First, I apologize for not being able to help you more last night. Family first you know... however, I did PM you back with some details and questions, but never heard back from you?

As for DSP, all you would ever want to know about DSP, customizing audio w/ DSP , etc. can be found at BMWTIPS.com. Just search the site.

As for your car, I am not sure. Since I own a 2000 5er, I am not familiar with the specific audio setup of the later models. Common sense would suggest that if your MID Unit only has the AUDIO button then you probably do not have DSP. HOWEVER, I am not sure ... ANYONE? _More times than not my common sense has gotten me into trouble._ 

I sent you a PM last night asking about what model iPod you were about to purchase. The reason I was asking --- IMPORTANT - PLEASE NOTE- The install write-up I I performed on my car was for an iPod MINI WITH DSP.

The DSP part is no biggie... actually, it will speed up your install. However the MINI part is a biggie. Read on...

I need to know the measurement of the bottom of the 4G iPod (width and thickness). If you have not received yours, then maybe one of our members could help me out here? SOMEONE / ANYONE?
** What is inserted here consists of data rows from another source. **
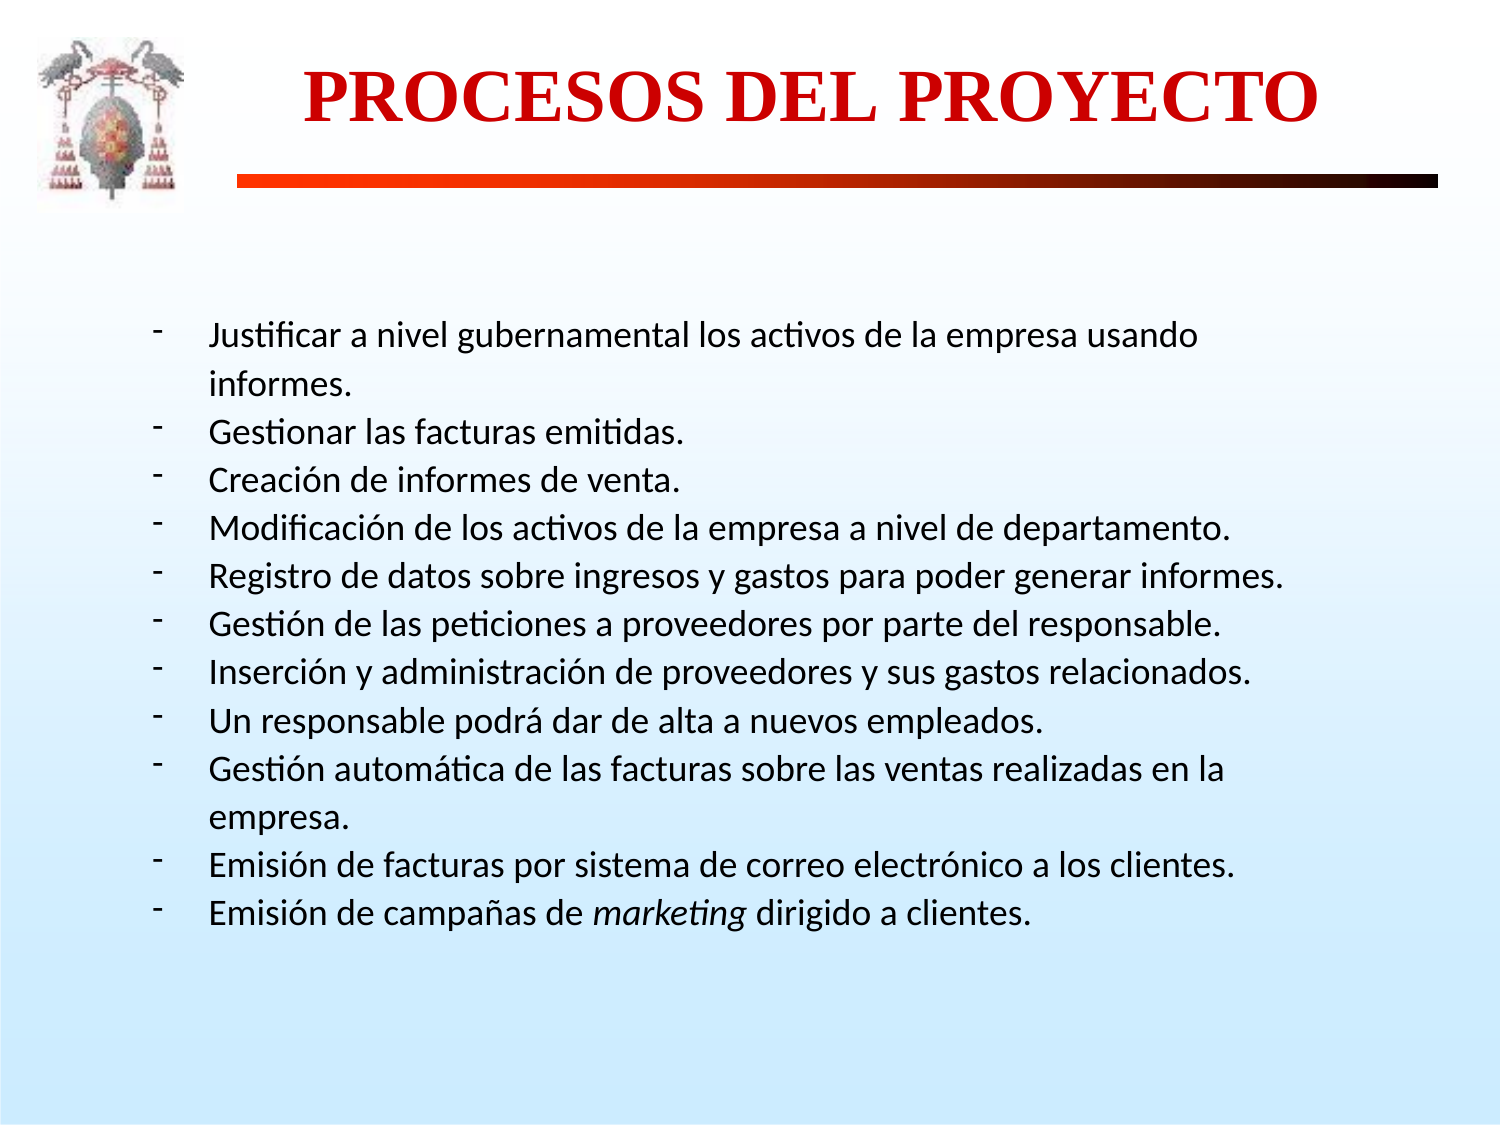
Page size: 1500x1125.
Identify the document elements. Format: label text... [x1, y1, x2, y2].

text_box Justificar a nivel gubernamental los activos de la empresa usando informes. Gestionar las facturas emitidas. Creación de informes de venta. Modificación de los activos de la empresa a nivel de departamento. Registro de datos sobre ingresos y gastos para poder generar informes. Gestión de las peticiones a proveedores por parte del responsable. Inserción y administración de proveedores y sus gastos relacionados. Un responsable podrá dar de alta a nuevos empleados. Gestión automática de las facturas sobre las ventas realizadas en la empresa. Emisión de facturas por sistema de correo electrónico a los clientes. Emisión de campañas de marketing dirigido a clientes. [137, 299, 1338, 1003]
picture [0, 0, 1500, 1125]
title PROCESOS DEL PROYECTO [301, 44, 1326, 235]
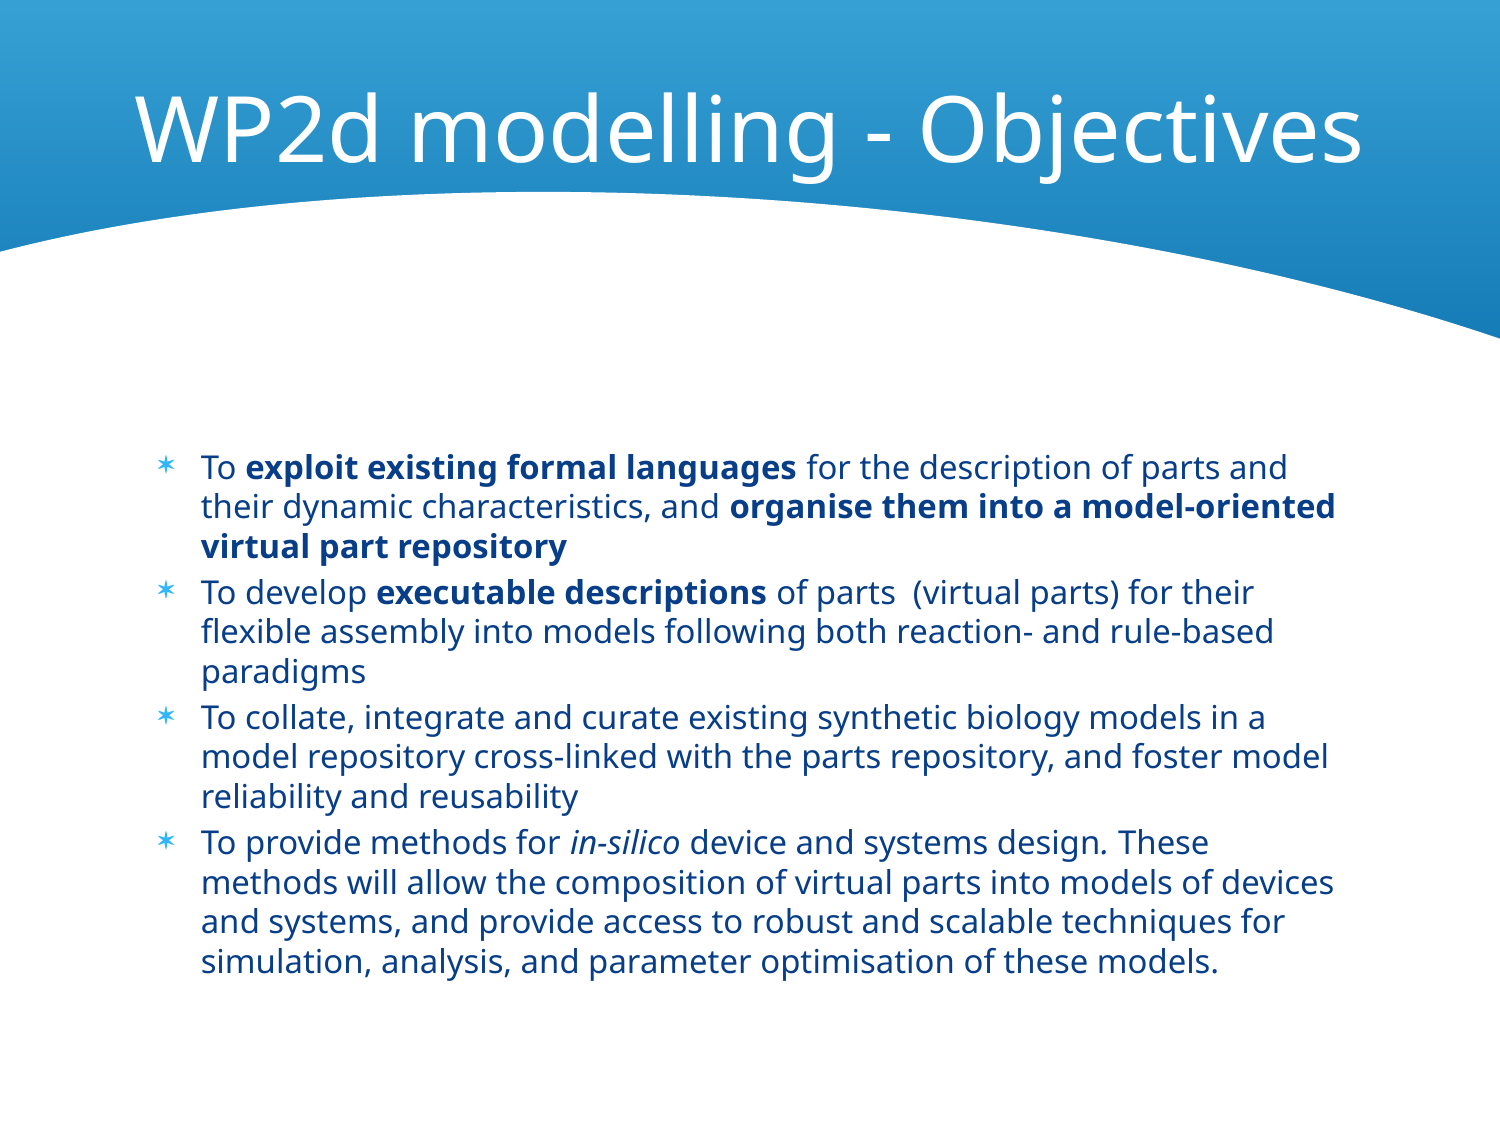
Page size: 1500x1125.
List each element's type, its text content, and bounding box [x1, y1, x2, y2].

list To exploit existing formal languages for the description of parts and their dynamic characteristics, and organise them into a model-oriented virtual part repository To develop executable descriptions of parts (virtual parts) for their flexible assembly into models following both reaction- and rule-based paradigms To collate, integrate and curate existing synthetic biology models in a model repository cross-linked with the parts repository, and foster model reliability and reusability To provide methods for in-silico device and systems design. These methods will allow the composition of virtual parts into models of devices and systems, and provide access to robust and scalable techniques for simulation, analysis, and parameter optimisation of these models. [143, 438, 1359, 1005]
title WP2d modelling - Objectives [75, 23, 1425, 229]
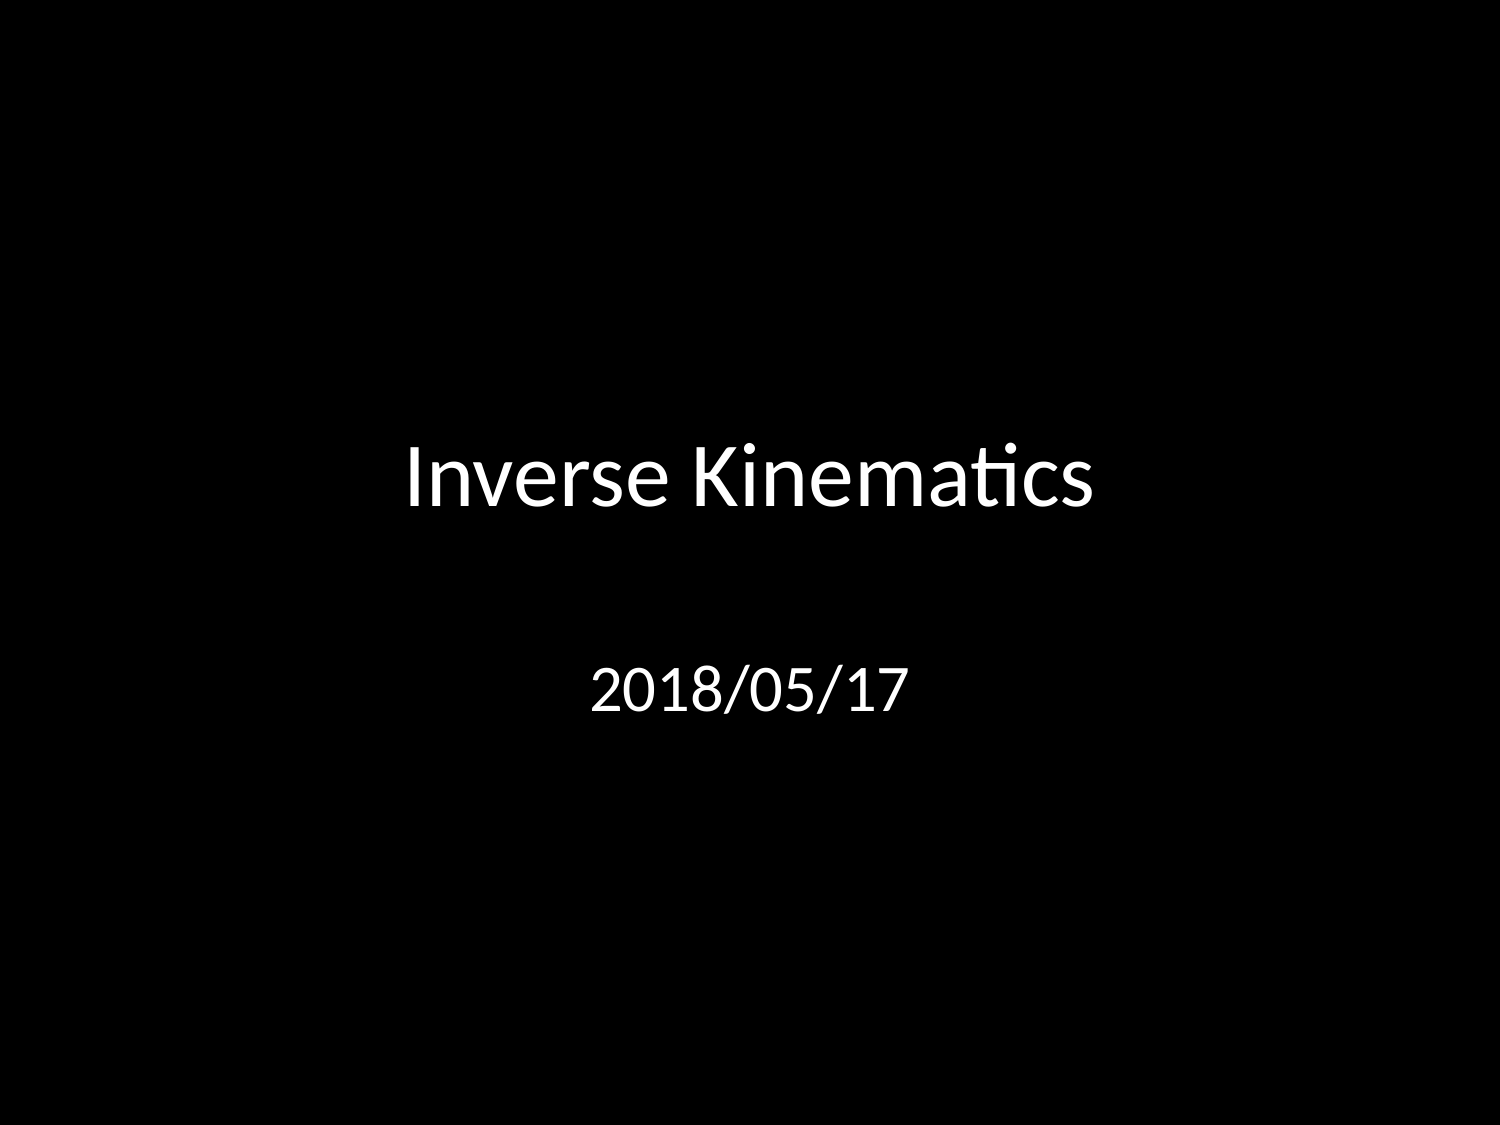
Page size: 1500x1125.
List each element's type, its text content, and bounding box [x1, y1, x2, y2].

title Inverse Kinematics [112, 349, 1388, 591]
subtitle 2018/05/17 [225, 637, 1275, 925]
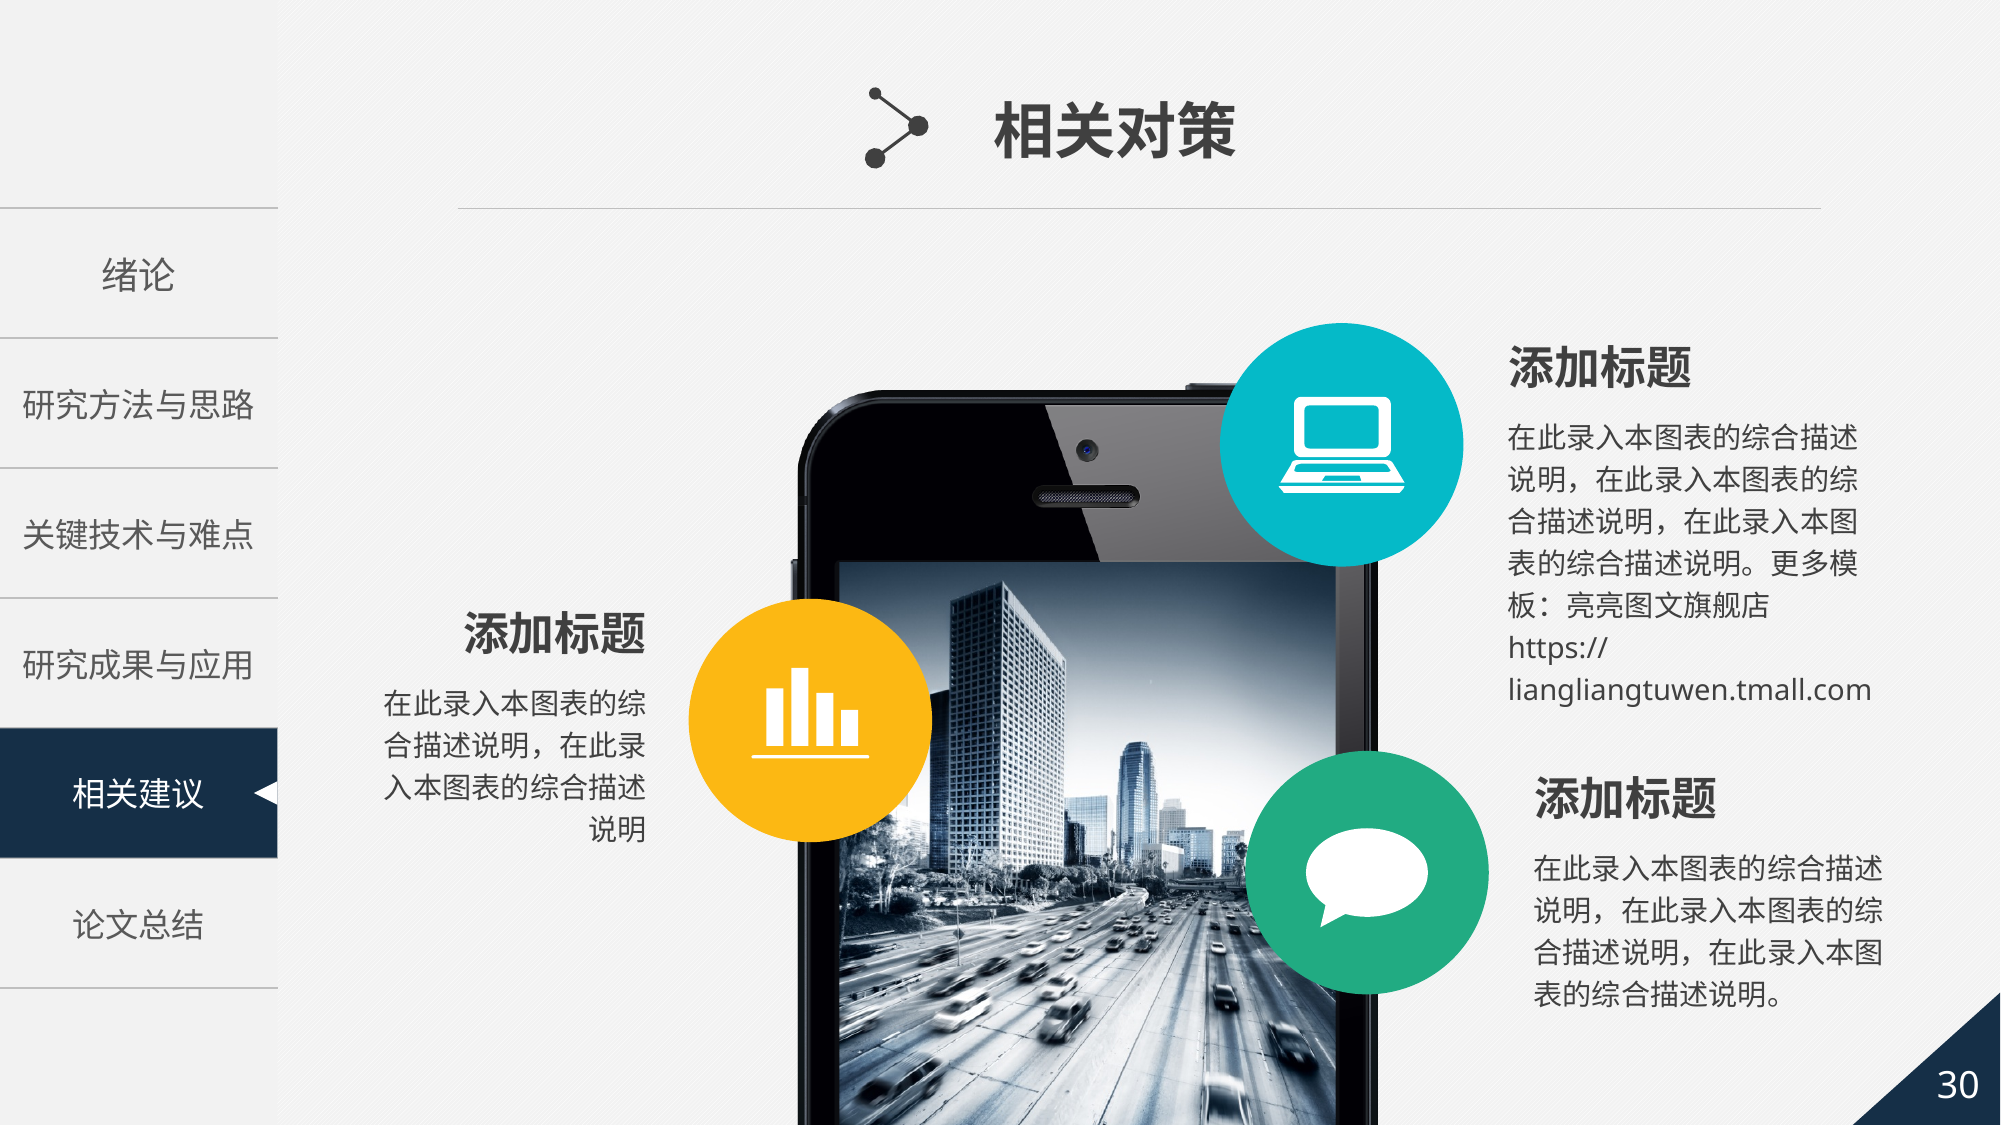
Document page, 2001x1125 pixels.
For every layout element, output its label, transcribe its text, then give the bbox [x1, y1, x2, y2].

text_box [704, 383, 1487, 1125]
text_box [688, 598, 933, 843]
text_box 在此录入本图表的综合描述说明，在此录入本图表的综合描述说明，在此录入本图表的综合描述说明。更多模板：亮亮图文旗舰店https://liangliangtuwen.tmall.com [1492, 405, 1894, 714]
text_box 在此录入本图表的综合描述说明，在此录入本图表的综合描述说明，在此录入本图表的综合描述说明。 [1518, 836, 1919, 1019]
text_box 在此录入本图表的综合描述说明，在此录入本图表的综合描述说明 [352, 671, 663, 855]
text_box 相关对策 [979, 84, 1254, 173]
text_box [875, 93, 919, 159]
text_box 添加标题 [1494, 331, 1708, 402]
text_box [1219, 323, 1464, 567]
text_box 添加标题 [447, 597, 662, 668]
text_box 添加标题 [1519, 762, 1733, 832]
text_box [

With the measurements - I will be able to give you some better advice. Ok?

Just let me know.

Jim


----------



## avinashd (Dec 27, 2004)

*iPOD measurements*

Hi Jim:

I have not received the iPOD yet...it takes 5 days to ship from Apple
but got the measurements here

http://www.apple.com/ipod/specs.html

4.1" height
0.69" depth
2.4" width

These are for the 40GB 4th gen iPod.

Also i do not have the DSP..so hope it makes the install easier.

Regs,
Avi


----------



## WINDOWPRO (Nov 26, 2004)

avinashd said:


> Hi Jim:
> 
> I have not received the iPOD yet...it takes 5 days to ship from Apple
> but got the measurements here
> ...


Avi,

I'm still at work...
Can you measure your ashtray to see if the 4G will fit (width)?

Jim


----------



## avinashd (Dec 27, 2004)

*Measurements*

Hi Jim:

Sorry i was away on business and could not measure it.
I got my iPod and it fits easily in the ash tray.

The ash tray is 3.1" in width. I just put the iPod in the ash tray and
it fits gr8. :thumbup:

Next steps from the expert please..

Regs,
Avi


----------